**Work required**
Lift out, unaltered, the lines of the material below between the line holding "Copyright © Héctor Bernardo, The Prisma, 2016" and the line holding "Avis de non-responsabilité", counting both.

**Excerpted records**

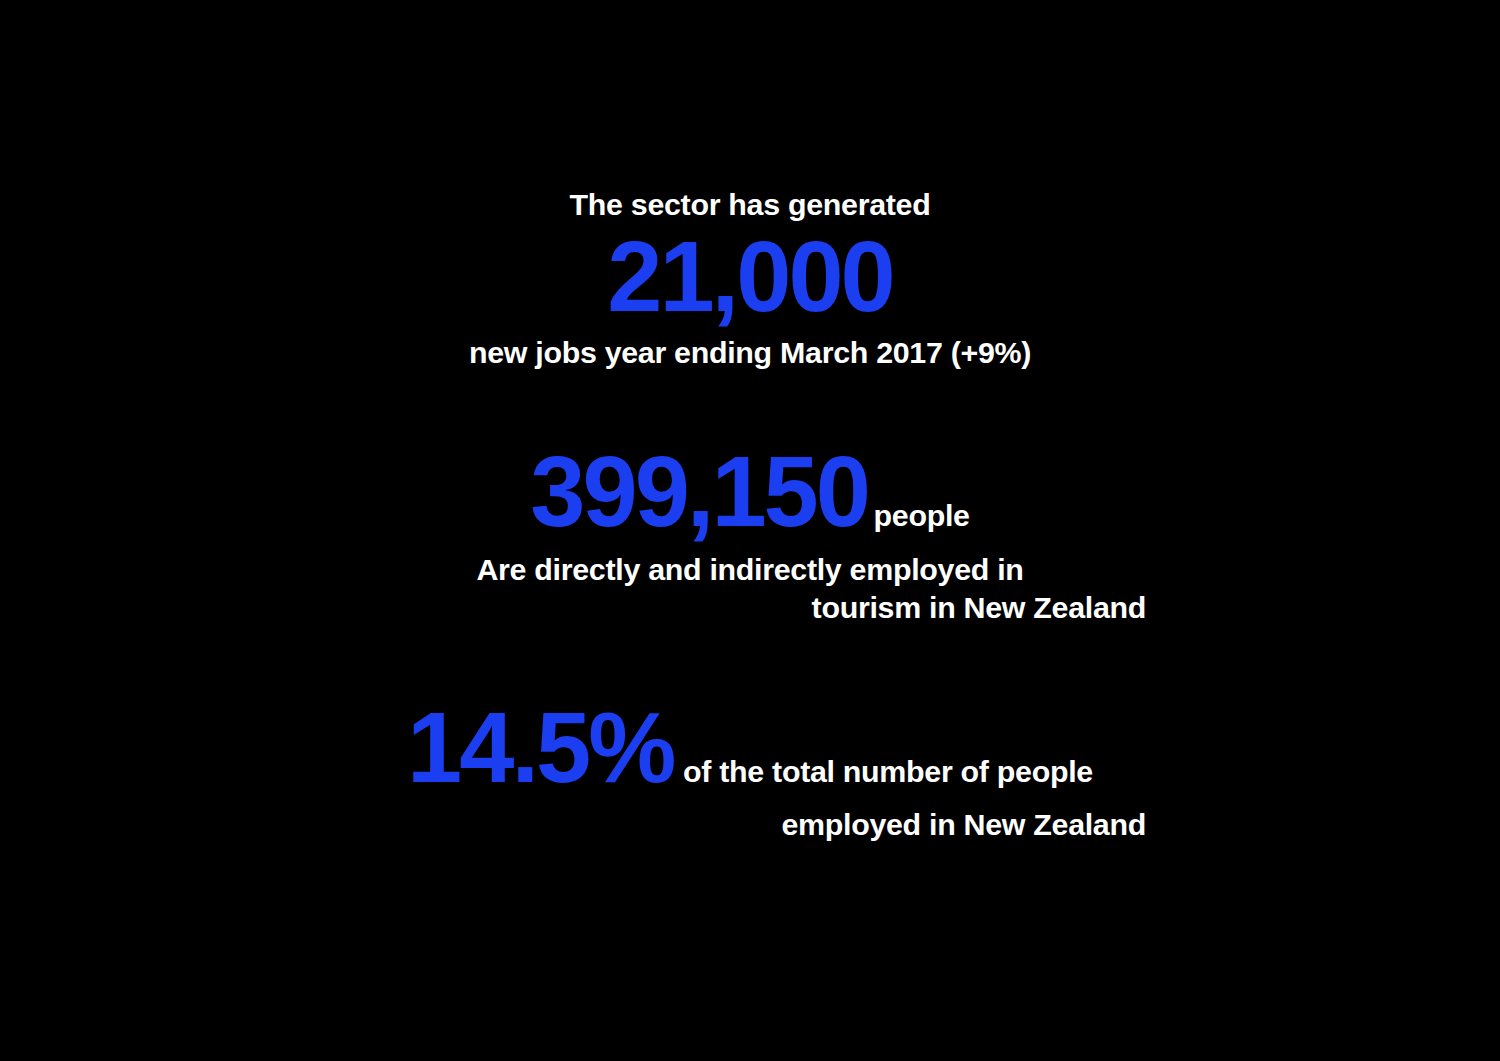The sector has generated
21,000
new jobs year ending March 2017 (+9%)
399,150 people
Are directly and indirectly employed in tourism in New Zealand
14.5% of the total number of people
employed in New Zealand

==

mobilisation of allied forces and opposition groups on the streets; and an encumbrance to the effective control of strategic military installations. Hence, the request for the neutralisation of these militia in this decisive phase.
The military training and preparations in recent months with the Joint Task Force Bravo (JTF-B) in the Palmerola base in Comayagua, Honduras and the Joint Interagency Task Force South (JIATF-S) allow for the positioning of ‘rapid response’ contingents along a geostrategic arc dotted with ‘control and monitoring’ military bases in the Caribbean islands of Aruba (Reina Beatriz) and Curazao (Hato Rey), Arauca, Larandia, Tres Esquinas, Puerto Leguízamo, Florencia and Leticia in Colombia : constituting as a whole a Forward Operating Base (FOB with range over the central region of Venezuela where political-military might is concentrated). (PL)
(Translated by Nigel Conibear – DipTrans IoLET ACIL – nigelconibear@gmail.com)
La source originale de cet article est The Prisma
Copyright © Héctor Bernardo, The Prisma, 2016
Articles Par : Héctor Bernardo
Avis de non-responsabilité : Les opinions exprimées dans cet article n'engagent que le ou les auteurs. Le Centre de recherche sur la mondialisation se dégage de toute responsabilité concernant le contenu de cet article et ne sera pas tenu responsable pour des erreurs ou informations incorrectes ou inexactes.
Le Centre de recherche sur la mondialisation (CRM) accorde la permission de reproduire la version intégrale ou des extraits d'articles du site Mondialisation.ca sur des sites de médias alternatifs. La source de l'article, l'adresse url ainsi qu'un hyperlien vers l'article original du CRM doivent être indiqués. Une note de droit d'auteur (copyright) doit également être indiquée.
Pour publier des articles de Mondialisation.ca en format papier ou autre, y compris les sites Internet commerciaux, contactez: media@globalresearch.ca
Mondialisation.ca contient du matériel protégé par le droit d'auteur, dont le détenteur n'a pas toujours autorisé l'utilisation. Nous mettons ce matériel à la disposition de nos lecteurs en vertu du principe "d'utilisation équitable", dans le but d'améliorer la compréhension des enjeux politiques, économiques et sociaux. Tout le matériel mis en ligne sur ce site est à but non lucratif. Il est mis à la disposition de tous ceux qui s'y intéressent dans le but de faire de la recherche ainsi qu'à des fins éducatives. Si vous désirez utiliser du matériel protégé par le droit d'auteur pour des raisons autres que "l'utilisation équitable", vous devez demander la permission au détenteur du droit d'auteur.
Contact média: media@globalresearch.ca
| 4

* * *

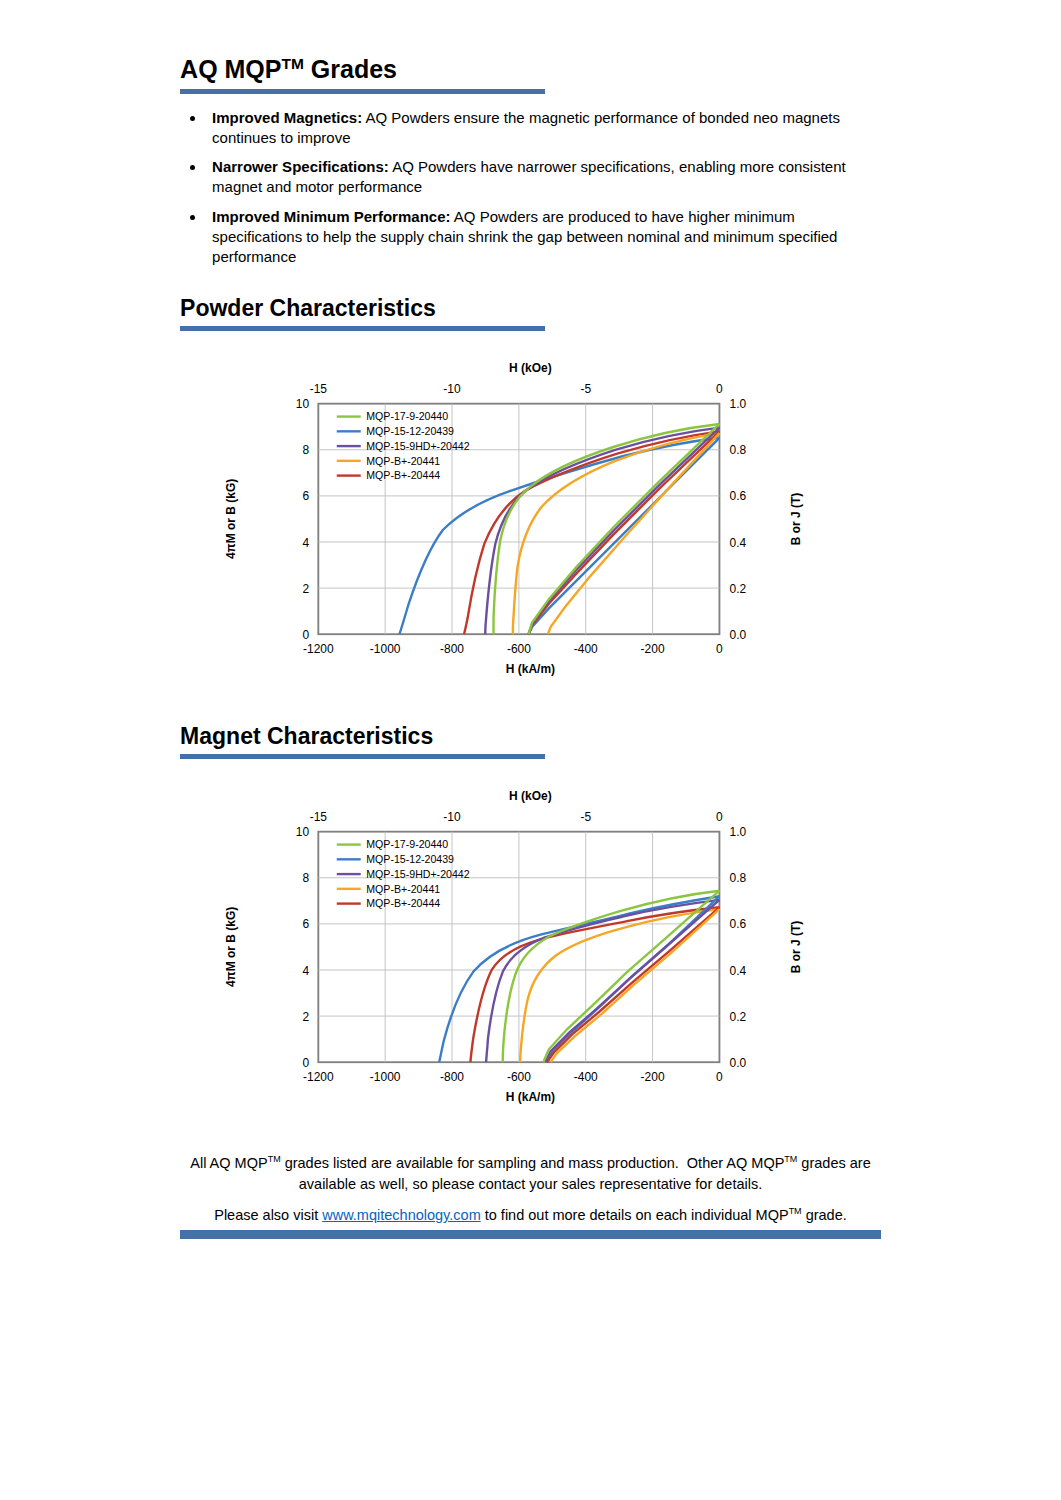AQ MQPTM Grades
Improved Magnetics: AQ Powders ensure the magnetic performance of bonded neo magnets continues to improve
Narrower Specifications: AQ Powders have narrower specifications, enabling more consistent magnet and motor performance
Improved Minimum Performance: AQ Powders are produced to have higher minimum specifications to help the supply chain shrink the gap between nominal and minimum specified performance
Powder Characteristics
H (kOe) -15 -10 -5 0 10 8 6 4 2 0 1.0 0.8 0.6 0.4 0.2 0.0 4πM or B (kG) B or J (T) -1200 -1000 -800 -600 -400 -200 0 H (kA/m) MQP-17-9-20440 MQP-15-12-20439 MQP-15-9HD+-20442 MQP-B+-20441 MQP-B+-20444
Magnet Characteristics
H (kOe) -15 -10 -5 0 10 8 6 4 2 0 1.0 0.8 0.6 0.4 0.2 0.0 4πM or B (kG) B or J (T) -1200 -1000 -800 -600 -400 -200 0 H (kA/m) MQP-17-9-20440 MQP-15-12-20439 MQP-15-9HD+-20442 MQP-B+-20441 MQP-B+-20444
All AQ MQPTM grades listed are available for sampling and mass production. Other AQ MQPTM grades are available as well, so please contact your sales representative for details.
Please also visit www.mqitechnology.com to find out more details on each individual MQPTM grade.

**Result**
Copyright © Héctor Bernardo, The Prisma, 2016
Articles Par : Héctor Bernardo
Avis de non-responsabilité : Les opinions exprimées dans cet article n'engagent que le ou les auteurs. Le Centre de recherche sur la mondialisation se dégage de toute responsabilité concernant le contenu de cet article et ne sera pas tenu responsable pour des erreurs ou informations incorrectes ou inexactes.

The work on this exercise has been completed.